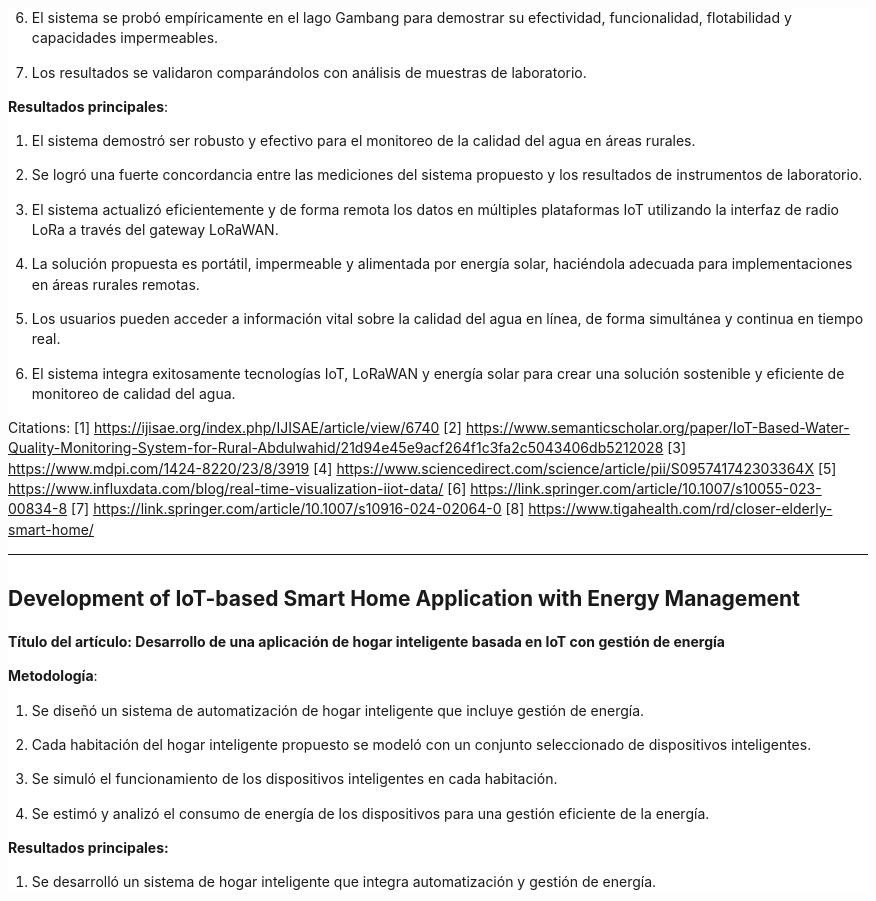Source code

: 6. El sistema se probó empíricamente en el lago Gambang para demostrar su efectividad, funcionalidad, flotabilidad y capacidades impermeables.

7. Los resultados se validaron comparándolos con análisis de muestras de laboratorio.

**Resultados principales**:

1. El sistema demostró ser robusto y efectivo para el monitoreo de la calidad del agua en áreas rurales.

2. Se logró una fuerte concordancia entre las mediciones del sistema propuesto y los resultados de instrumentos de laboratorio.

3. El sistema actualizó eficientemente y de forma remota los datos en múltiples plataformas IoT utilizando la interfaz de radio LoRa a través del gateway LoRaWAN.

4. La solución propuesta es portátil, impermeable y alimentada por energía solar, haciéndola adecuada para implementaciones en áreas rurales remotas.

5. Los usuarios pueden acceder a información vital sobre la calidad del agua en línea, de forma simultánea y continua en tiempo real.

6. El sistema integra exitosamente tecnologías IoT, LoRaWAN y energía solar para crear una solución sostenible y eficiente de monitoreo de calidad del agua.

Citations:
[1] https://ijisae.org/index.php/IJISAE/article/view/6740
[2] https://www.semanticscholar.org/paper/IoT-Based-Water-Quality-Monitoring-System-for-Rural-Abdulwahid/21d94e45e9acf264f1c3fa2c5043406db5212028
[3] https://www.mdpi.com/1424-8220/23/8/3919
[4] https://www.sciencedirect.com/science/article/pii/S095741742303364X
[5] https://www.influxdata.com/blog/real-time-visualization-iiot-data/
[6] https://link.springer.com/article/10.1007/s10055-023-00834-8
[7] https://link.springer.com/article/10.1007/s10916-024-02064-0
[8] https://www.tigahealth.com/rd/closer-elderly-smart-home/

---
## Development of IoT-based Smart Home Application with Energy Management
**Título del artículo: Desarrollo de una aplicación de hogar inteligente basada en IoT con gestión de energía**

**Metodología**:

1. Se diseñó un sistema de automatización de hogar inteligente que incluye gestión de energía.

2. Cada habitación del hogar inteligente propuesto se modeló con un conjunto seleccionado de dispositivos inteligentes.

3. Se simuló el funcionamiento de los dispositivos inteligentes en cada habitación.

4. Se estimó y analizó el consumo de energía de los dispositivos para una gestión eficiente de la energía.

**Resultados principales:**

1. Se desarrolló un sistema de hogar inteligente que integra automatización y gestión de energía.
_ _ _ _ _
What the exercise asks: Work out how many lines in the records above contain the word "article", and give only that number.

Answer to the problem: 4